Título: Contribuição dos sindicatos na política
Autor: José Pastore
Fonte: O Estado de São Paulo, 06/09/2005, Economia & Negócios, p. B2

O artigo nº 592 da velha CLT determina os fins nos quais a contribuição sindical deve ser gasta, não prevendo a ajuda a partidos políticos e campanhas eleitorais, como quer o projeto de lei aprovado no Senado Federal que trata da reforma política. O que dizer dessa abertura? É legítimo às entidades sindicais fazerem contribuições a partidos e candidatos? Em princípio, sim. Afinal, tais entidades defendem os interesses dos trabalhadores. Se isso pode ser feito pela ação política, por que não?

No mundo inteiro os sindicatos se envolvem com a política partidária. O grau de envolvimento varia. Nos países comunistas, os sindicatos são meras correias de transmissão do partido e do governo (Cuba, China e Coréia do Norte). Na União Européia, a participação dos sindicatos na política é intensa.

Nos Estados Unidos e no Canadá, os limites são mais estreitos: a lei eleitoral restringe as contribuições sindicais às convenções dos partidos.

Quanto aos candidatos, a lei permite apenas pequenas quantias (US$ 1 mil).

Em todos os países há requisitos para as referidas contribuições. O primeiro é que a finalidade conste dos estatutos das entidades. O segundo é que cada contribuição seja aprovada pela assembléia dos filiados. O terceiro é a de rigorosa prestação de contas.

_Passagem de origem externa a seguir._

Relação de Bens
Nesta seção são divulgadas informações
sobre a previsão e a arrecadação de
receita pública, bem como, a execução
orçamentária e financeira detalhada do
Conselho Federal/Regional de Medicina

No Brasil a lei atual apresenta complicações para a pretendida participação dos sindicatos. Entre nós, as entidades sindicais são mantidas por quatro contribuições: 1) associativa, 2) assistencial, 3) confederativa e 4) sindical. As três primeiras são voluntárias e admitem oposição. A quarta é obrigatória.

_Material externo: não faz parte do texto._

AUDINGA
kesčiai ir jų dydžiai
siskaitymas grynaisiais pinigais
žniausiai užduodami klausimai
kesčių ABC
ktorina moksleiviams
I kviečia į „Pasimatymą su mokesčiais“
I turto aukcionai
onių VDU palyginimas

Para a maioria dos sindicatos, a contribuição sindical é a principal fonte de recursos. Por força de lei, os trabalhadores têm um dia de salário por ano que é destinado aos sindicatos, sejam ou não filiados.

Ocorre que nas assembléias sindicais só tomam parte os filiados - que são a minoria dos trabalhadores. Ali eles poderão decidir como bancar campanhas eleitorais. Mas os não-filiados - que são a esmagadora maioria - não poderão participar das assembléias para ali opinar, discutir, votar e vetar propostas. Estarão impedidos, assim, de zelar pelos seus recursos, pelos princípios e pela opção partidária - o que não é democrático.

Portanto muita coisa terá de ser mudada na CLT para que os sindicatos venham a contribuir nas campanhas políticas de modo salutar. Mudança importante terá de ser feita na área do controle das aplicações dos recursos.

Você, caro leitor, viu, alguma vez, um sindicato publicar seu balanço anual em jornal de grande circulação? A Constituição federal de 1988 ampliou as liberdades sindicais - o que foi muito bom. Mas estas foram interpretadas pelos sindicalistas na base do "liberô geral".

Eles não publicam balanços nem prestam contas a nenhum órgão governamental, apesar de a contribuição sindical ter caráter tributário - é dinheiro público. Não conheço nenhuma instituição que recolha tributos sem obrigatoriedade de prestar contas ao governo.

O aperfeiçoamento desses controles será fundamental para abrir a porta das contribuições sindicais na área política. Os problemas de desvios de recursos de entidades sindicais existem em todo o mundo e vêm desde os tempos de Al Capone em Chicago até os dias atuais, como é o atual escândalo das comissões de fábrica da Volkswagen da Alemanha.

Descobriu-se que um grande esquema de corrupção favorece sindicalistas privilegiados que usufruem de viagens e festas em hotéis de cinco estrelas, inclusive no carnaval do Rio de Janeiro.

O desvio de recursos vem de longe. Na primavera de 2001, um andar inteiro do prostíbulo Sex World, em Hannover, foi alugado para os diretores da comissão de fábrica da Audi, um evento que durou a noite toda, fartamente regado a champanhe e prostitutas - tudo pago com os recursos das comissões de fábrica.

Até amantes vinham sendo sustentadas com o dinheiro dos trabalhadores (Escândalo na Volks envolve prostitutas e subornos, Folha de S. Paulo, 22/5/2005).

Se em países avançados e bem controlados há desvios dessa natureza, o que poderá ocorrer no Brasil se as contribuições às campanhas eleitorais não foram bem reguladas na sua concessão e prestação de contas?

Em suma, desde que as entidades sindicais explicitem em seus estatutos, abram espaços para todos os trabalhadores votarem e se submetam aos controles dos mesmos, a pretendida contribuição pode ser de interesse.